Consider, in contrast, the work the force of gravity does on a stone that is simply dropped from a cliff. Let's be specific and suppose it's a one kilogram stone, so the force of gravity is ten Newtons downwards. In one second, the stone will be moving at ten meters per second, and will have dropped five meters. The work done at this point by gravity is force x distance = 10 Newtons x 5 meters = 50 joules, so this is the kinetic energy of a one kilogram mass going at 10 meters per second. How does the kinetic energy increase with speed? Think about the situation after 2 seconds. The mass has now increased in speed to twenty meters per second. It has fallen a total distance of twenty meters (average speed 10 meters per second x time elapsed of 2 seconds). So the work done by the force of gravity in accelerating the mass over the first two seconds is force x distance = 10 Newtons x 20 meters = 200 joules.

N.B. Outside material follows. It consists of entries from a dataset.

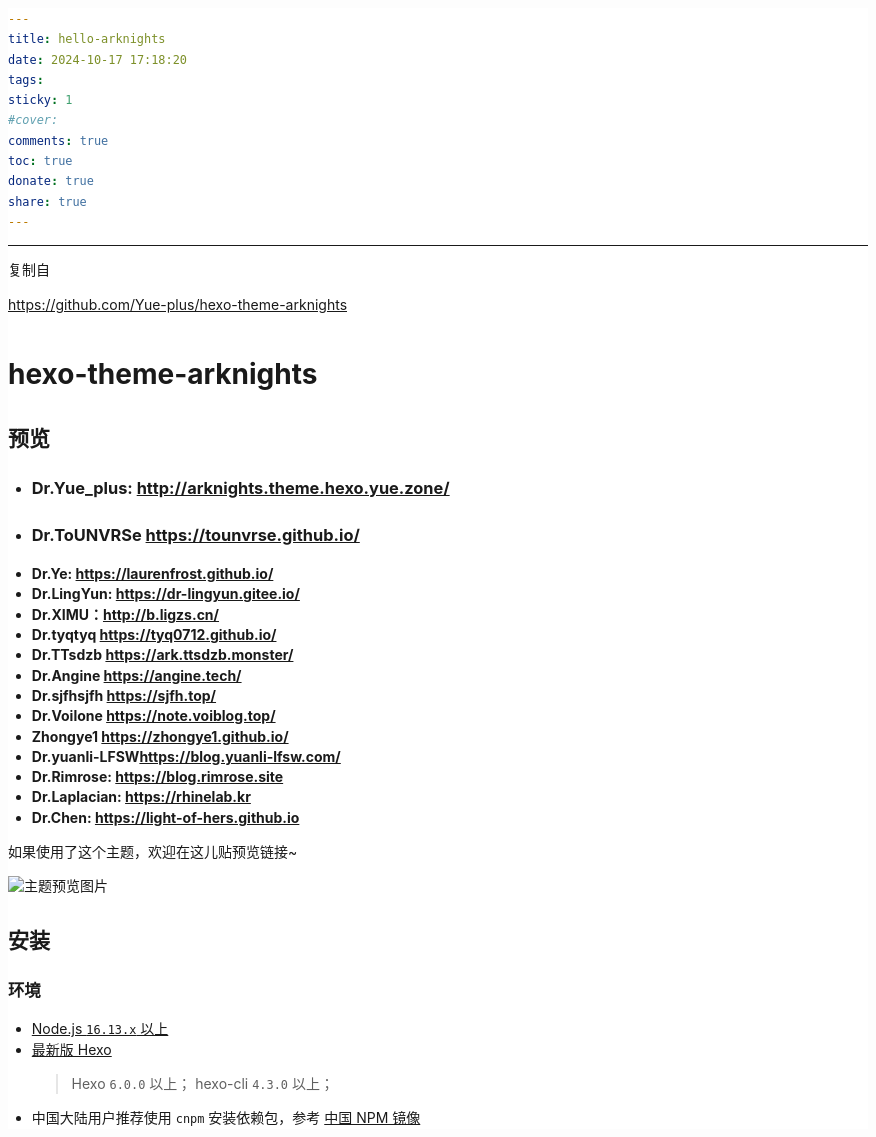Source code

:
 ```yaml
---
title: hello-arknights
date: 2024-10-17 17:18:20
tags:
sticky: 1
#cover:
comments: true
toc: true
donate: true
share: true
---
```


---

复制自

https://github.com/Yue-plus/hexo-theme-arknights

# hexo-theme-arknights

## 预览

- ### **Dr.Yue_plus: <http://arknights.theme.hexo.yue.zone/>**
- ### **Dr.ToUNVRSe <https://tounvrse.github.io/>**
- **Dr.Ye: <https://laurenfrost.github.io/>**
- **Dr.LingYun: <https://dr-lingyun.gitee.io/>**
- **Dr.XIMU：<http://b.ligzs.cn/>**
- **Dr.tyqtyq <https://tyq0712.github.io/>**
- **Dr.TTsdzb <https://ark.ttsdzb.monster/>**
- **Dr.Angine <https://angine.tech/>**
- **Dr.sjfhsjfh <https://sjfh.top/>**
- **Dr.Voilone <https://note.voiblog.top/>**
- **Zhongye1 <https://zhongye1.github.io/>**
- **Dr.yuanli-LFSW<https://blog.yuanli-lfsw.com/>**
- **Dr.Rimrose: <https://blog.rimrose.site>**
- **Dr.Laplacian: <https://rhinelab.kr>**
- **Dr.Chen: <https://light-of-hers.github.io>**

如果使用了这个主题，欢迎在这儿贴预览链接~

![主题预览图片](./demo.jpg)

## 安装

### 环境

- [Node.js `16.13.x` 以上](https://nodejs.org/zh-cn/)
- [最新版 Hexo](https://hexo.io/zh-cn/)
  > Hexo `6.0.0` 以上；
  > hexo-cli `4.3.0` 以上；
- 中国大陆用户推荐使用 `cnpm` 安装依赖包，参考 [中国 NPM 镜像](https://npmmirror.com/)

So we find that the kinetic energy of a one kilogram mass moving at 10 meters per second is 50 joules, moving at 20 meters per second it's 200 joules. It's not difficult to check that after three seconds, when the mass is moving at 30 meters per second, the kinetic energy is 450 joules. The essential point is that the speed increases linearly with time, but the work done by the constant gravitational force depends on how far the stone has dropped, and that goes as the square of the time. Therefore, the kinetic energy of the falling stone depends on the square of the time, and that's the same as depending on the square of the velocity. For stones of different masses, the kinetic energy at the same speed will be proportional to the mass (since weight is proportional to mass, and the work done by gravity is proportional to the weight), so using the figures we worked out above for a one kilogram mass, we can conclude that for a mass of m kilograms moving at a speed v the kinetic energy must be: kinetic energy = ½mv²

 

[radou]

Jalaldn, with all due respect, but I do believe the sense of this forum is not simply pasting such detailed information into homework threads. People should rather be encouraged to seek for useful information by themselves, since it is the most effective way of learning.